-- Selected excerpt --
----

Enjoy the five interviews below, the first of which is with a Edward Devotion School alum. . .
An Interview with AB Carl Coonce, Fairweather Deck Crew & Devotion School Alum (1971-1974)
AB Carl Coonce at the HelmAB Carl Coonce & Devotion School Alum on Fairweather’s Bridge
Q: What is your role aboard NOAA Ship Fairweather?
A: I’m an able-bodied seaman or AB. My permanent job is to take care of the ship. Some duties include maintaining the ship’s cleanliness, ensuring the security of the vessel, and steering the ship.
Q: Why is your work important?
A: Without AB’s, the ship can’t be driven. AB’s also maintain the security of the ship and watch out for the safety of the ship’s personnel. AB’s work on the upkeep of the ship’s inside and outside condition, checking to prevent rust and other damage. The AB’s ready the equipment for different missions and load and unload equipment, too. Finally, the AB’s help with the officers’ work, with surveying, and with engineering.
Q: What do you enjoy the most about your work?
A: I love being at sea. I love being able to see different sunrises and sunsets every day. I see things most people only see on TV or in pictures. For example, I’ve seen two rainbows cross before at sea. Sometimes rainbows are so close when you are at sea that you can almost reach out and touch them. Every day at sea is a new adventure.
Q: Where do you do most of your work?
A: I mostly work as a helmsman (driver) up on the bridge (which is like the front seat of the car/ship). A helmsman is the person who drives the ship. A helmsman keeps watch, looking for any potential dangers such as things floating in the water, other ships, and certain parts of land (such as sand bridges). Another important part of my job is to understand how to read maps and use all of the radar and other navigational equipment up on the bridge.
Q: What tool do you use in your work that you could not live without?
A: Sleep!
Q: When did you know you wanted to pursue an ocean career?

----

-- Data --
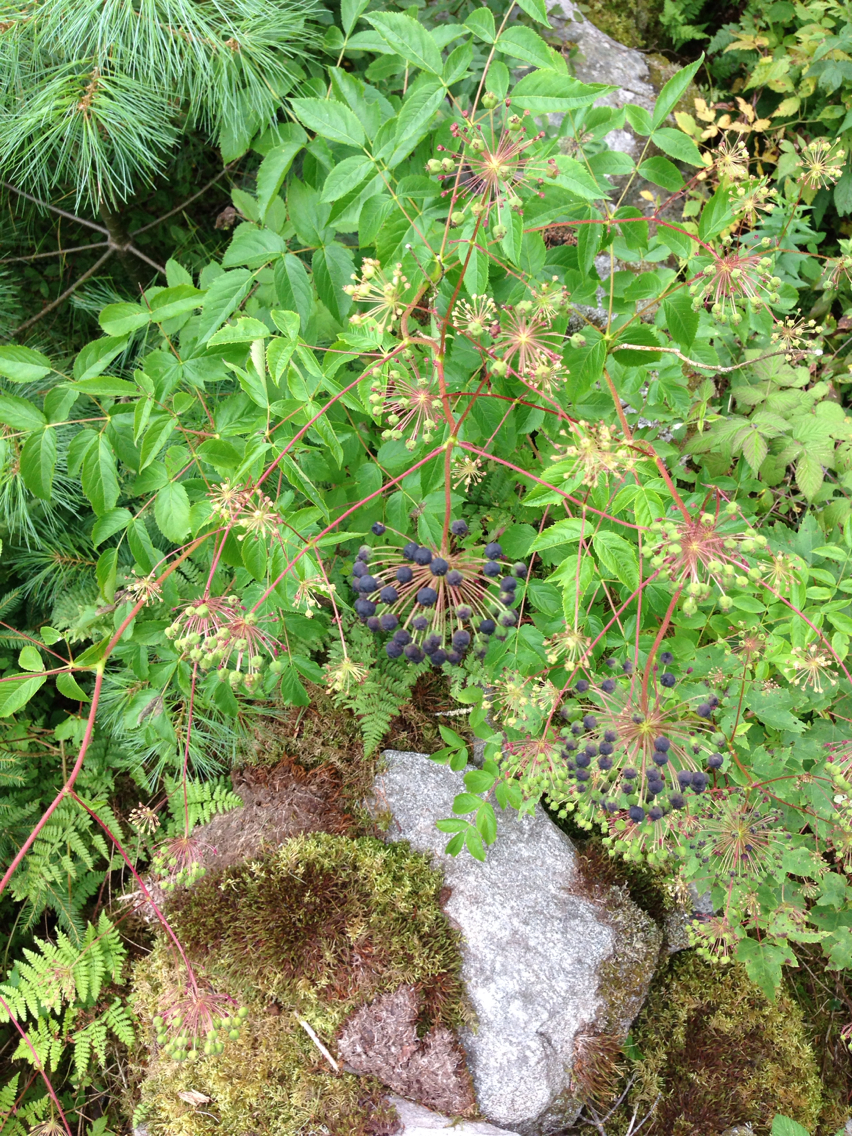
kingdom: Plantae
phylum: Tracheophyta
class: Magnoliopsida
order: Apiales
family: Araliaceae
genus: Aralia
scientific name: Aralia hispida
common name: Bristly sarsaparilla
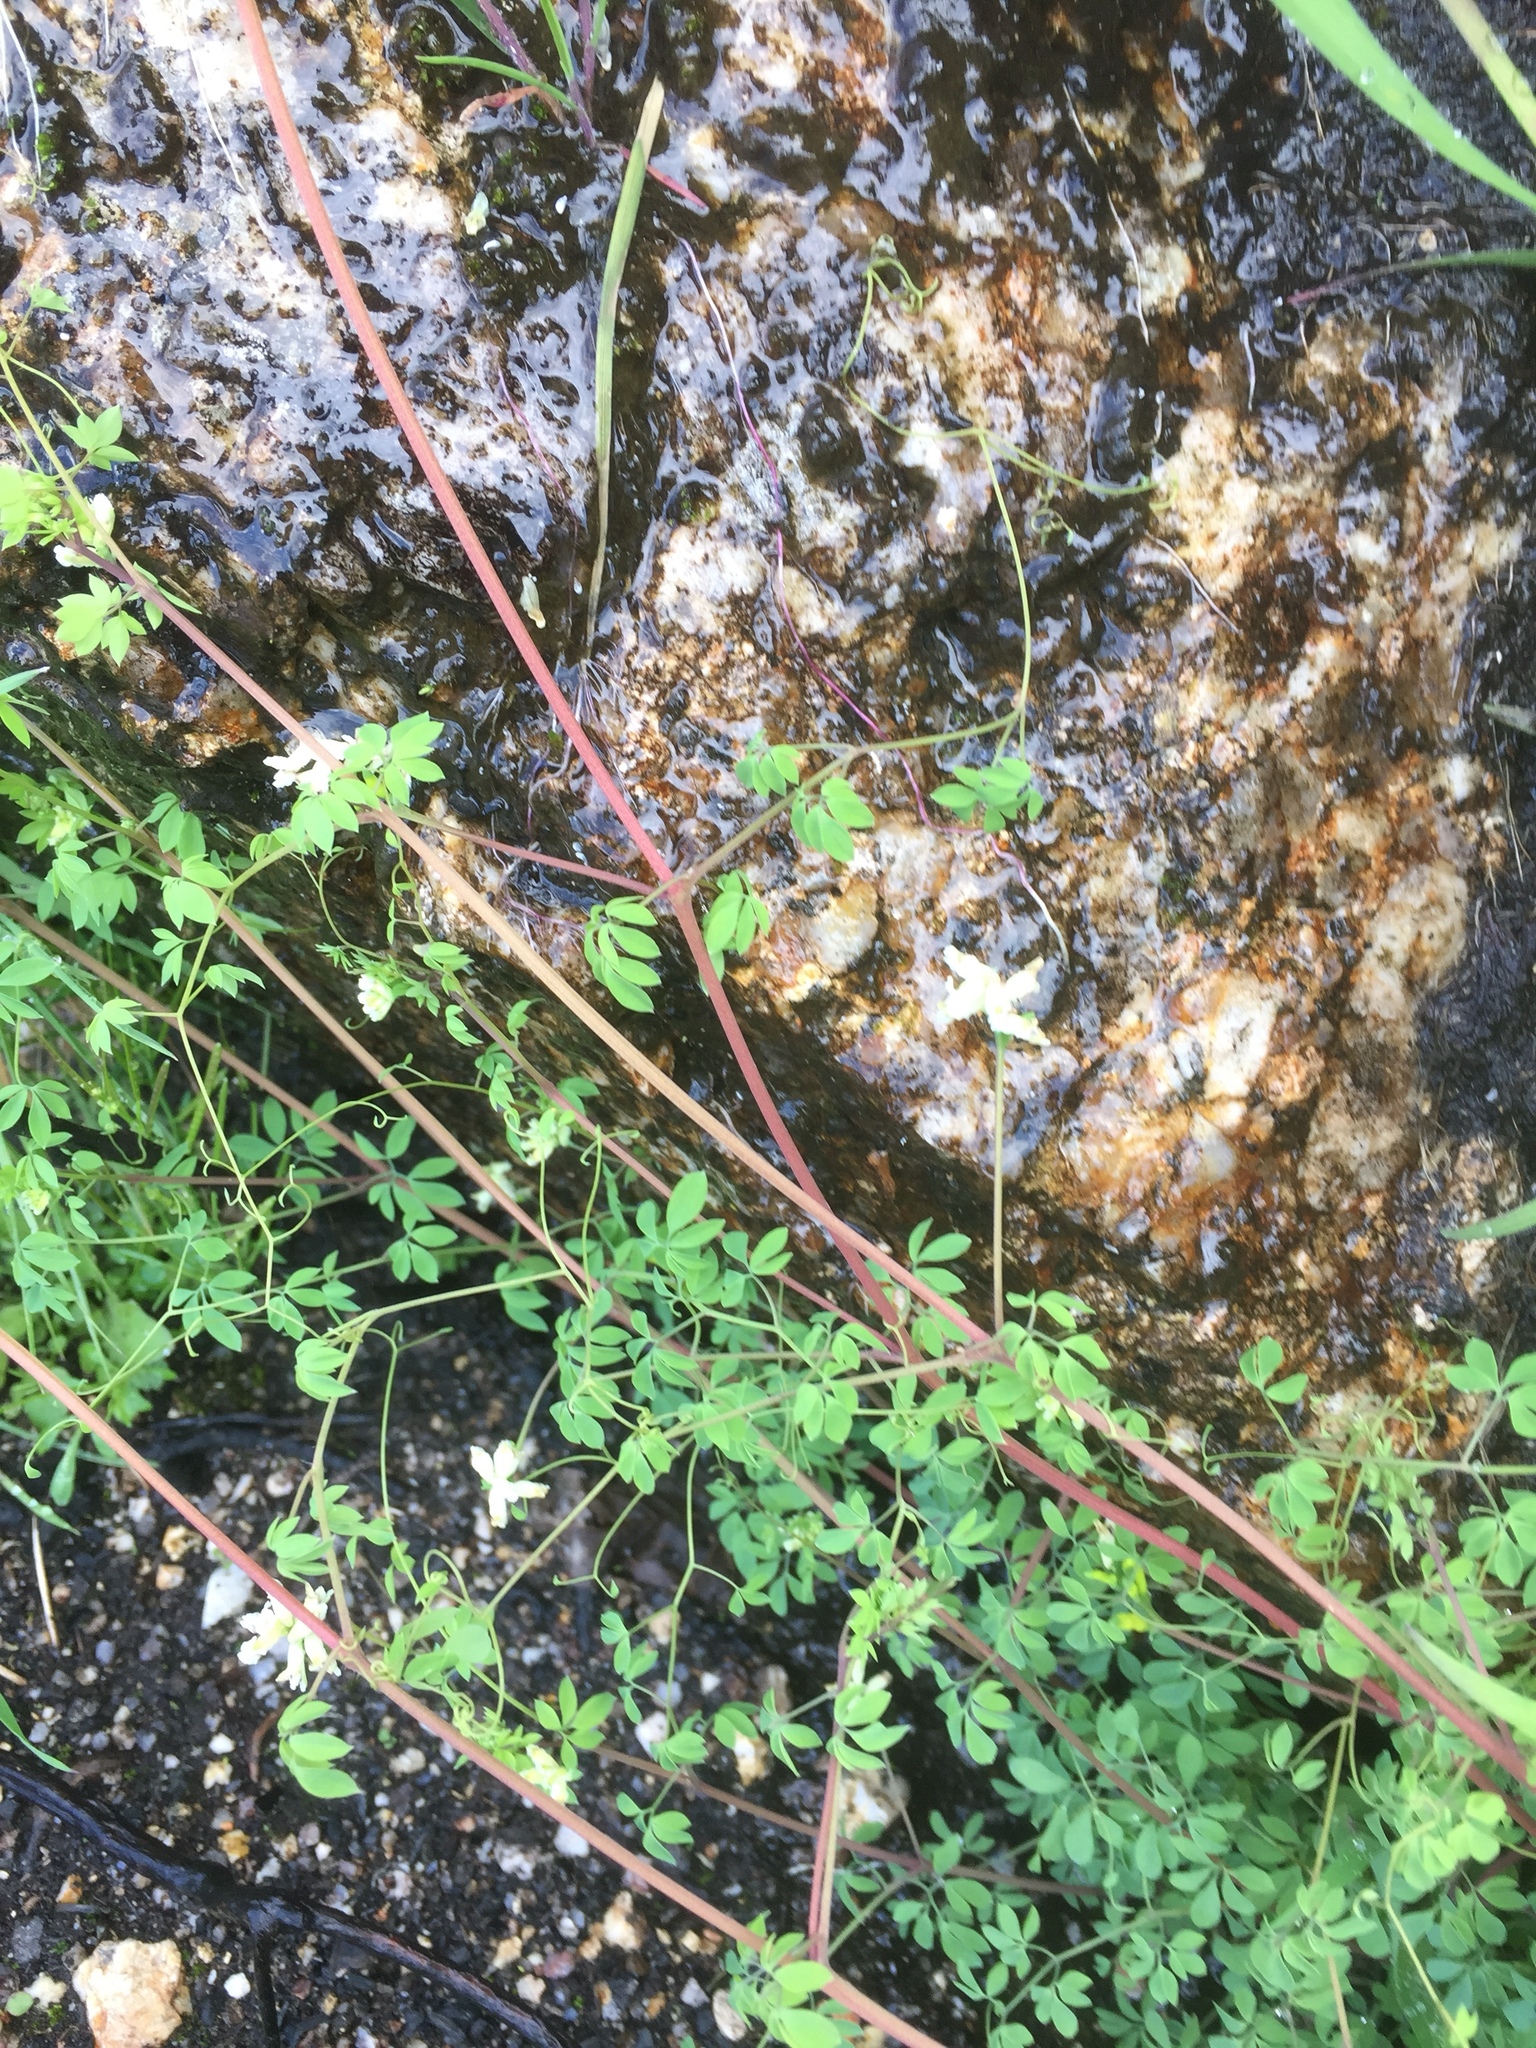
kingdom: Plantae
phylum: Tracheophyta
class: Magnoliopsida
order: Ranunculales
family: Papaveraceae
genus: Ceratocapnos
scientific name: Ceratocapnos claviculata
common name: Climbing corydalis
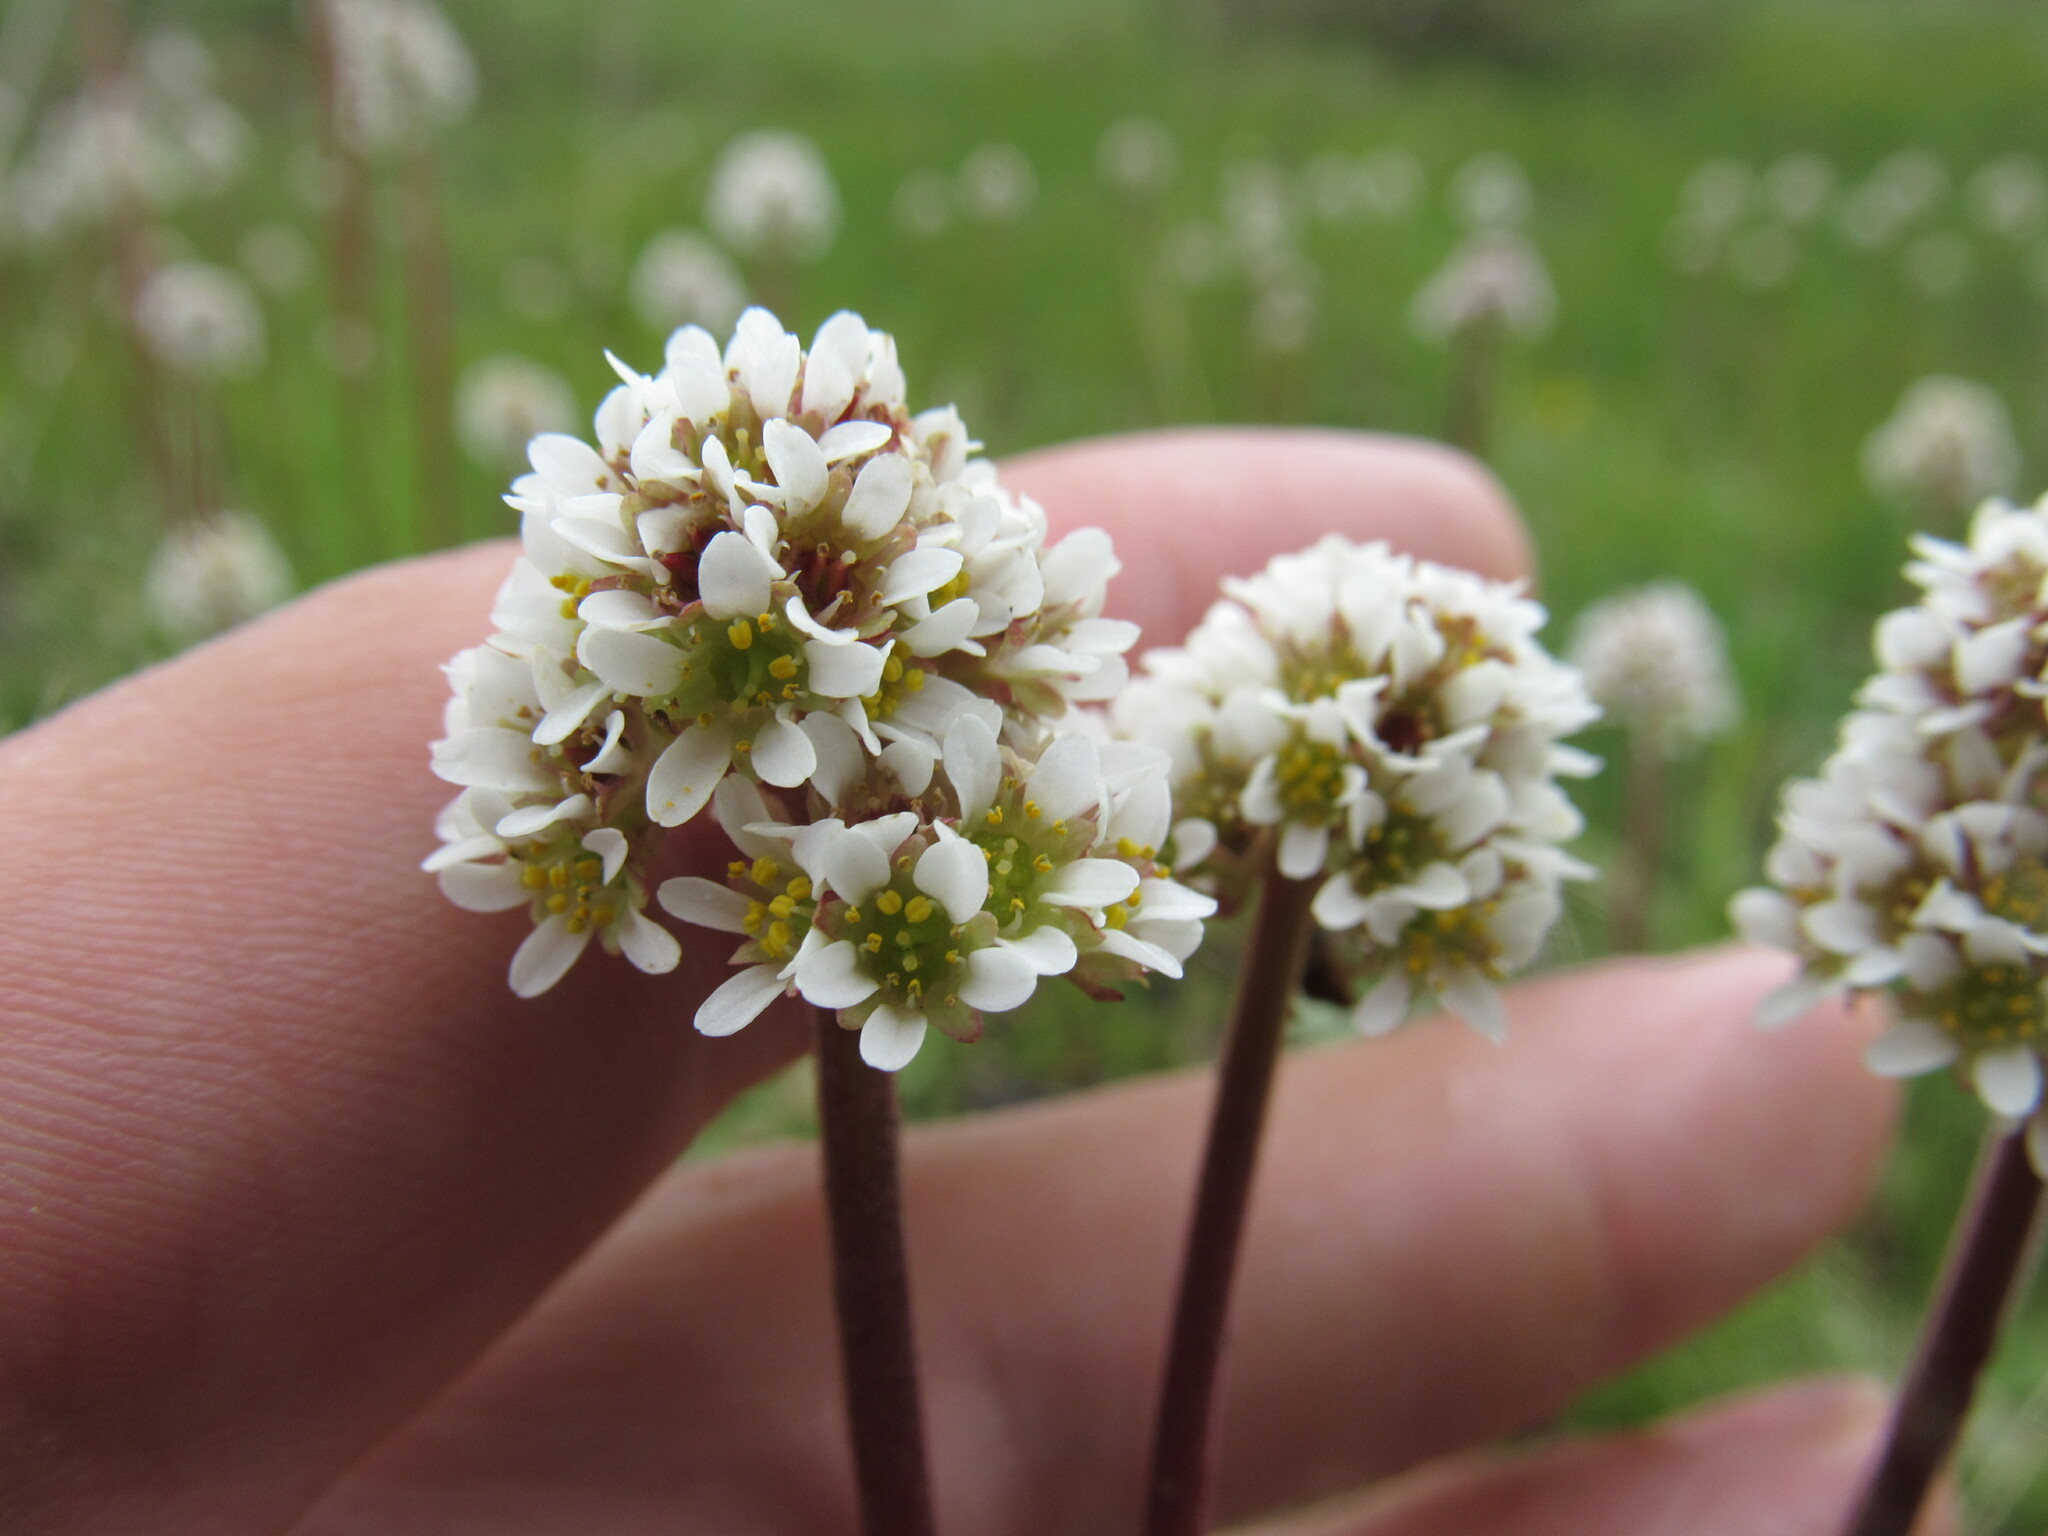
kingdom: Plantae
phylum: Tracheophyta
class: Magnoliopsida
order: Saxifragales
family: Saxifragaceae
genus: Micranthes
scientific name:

----

-- Work to do --
Pick up the interview with AB Carl Coonce of NOAA Ship Fairweather right after its last line and continue it. The items have no connection to the interview with the Fairweather crew member.

-- Written reply --
A: I always wanted to come to sea because my father was a sailor. I took a different route for a long time, but about 15 years ago I started my ocean career. I guess it was in my blood. It was hard to get started because I knew nothing about ships and what was required in the beginning. I went online and researched shipping companies and sent my resume out to a few hundred companies. I received a call from NOAA and began my sea career in Woods Hole, Massachusetts on a fishing vessel, NOAA Ship Albatross. By the way, Albatross is actually where the NOAA Teachers at Sea Program started.
Q: What part of your job with NOAA did you least expect to be doing?
A: I didn’t expect to be around the same people 24/7. You are always with the people with whom you work and your boss. Eventually, though, it becomes like a family.
Q: How do you help wider audiences to understand and appreciate NOAA science?
A: I would tell other people that NOAA is a wonderful job for people interested in going to sea. When you start off, you can go out to sea for a few weeks at a time. With NOAA, you have a chance to see and do things that you don’t get to do on commercial boats. You also are able to see new parts of the country. I’ve seen the east and west cost. The benefits are outstanding. Aside from traveling, I also have three months of vacation each year, something I would probably not have with a desk job, even after many years.
Q: How did you become interested in communicating about science?
A: When I was on the east coast, I was on NOAA Ship Henry Bigelow out of Newport, Rhode Island. A group of scientists came onboard, and we sailed up by Newfoundland. We sent a special net nearly three miles down into the ocean. The most memorable thing was catching a fish that was about 2.5 feet long, incredibly white, paper thin, and had bright red fins. The scientists told me that this fish only lives two miles down. Experiences like this are once in a lifetime. That was one of the most exciting and memorable trips I’ve had with NOAA.
Q: What advice would you give a young person exploring ocean or science career options?
A: Don’t take the sea for granted. There is a mystery for the sea. We know more about the moon than we do about the oceans. There is so much to learn at sea. Even after fifteen years at sea, there is so much more to learn about the ocean. It is never the same. There is always something new to see. I’m still amazed by some of the things I’ve seen at sea, even if I’ve seen them over and over again. For example, hearing the sound of the glaciers hitting the water is unforgettable. Seeing the different colors of the ocean, you realize there is so much more than green and blue. Once you think you’ve learned it all, the ocean changes again on you.
Q: What do you think you would be doing if you were not working for NOAA?
A: I’d probably be back in Boston working as a chef. I went to school for culinary arts, but I think I’d be miserable if I wasn’t at sea.
Q: Do you have an outside hobby?
A: When I’m home, I like to work in my backyard. I like to work on my garden. I also like to work out.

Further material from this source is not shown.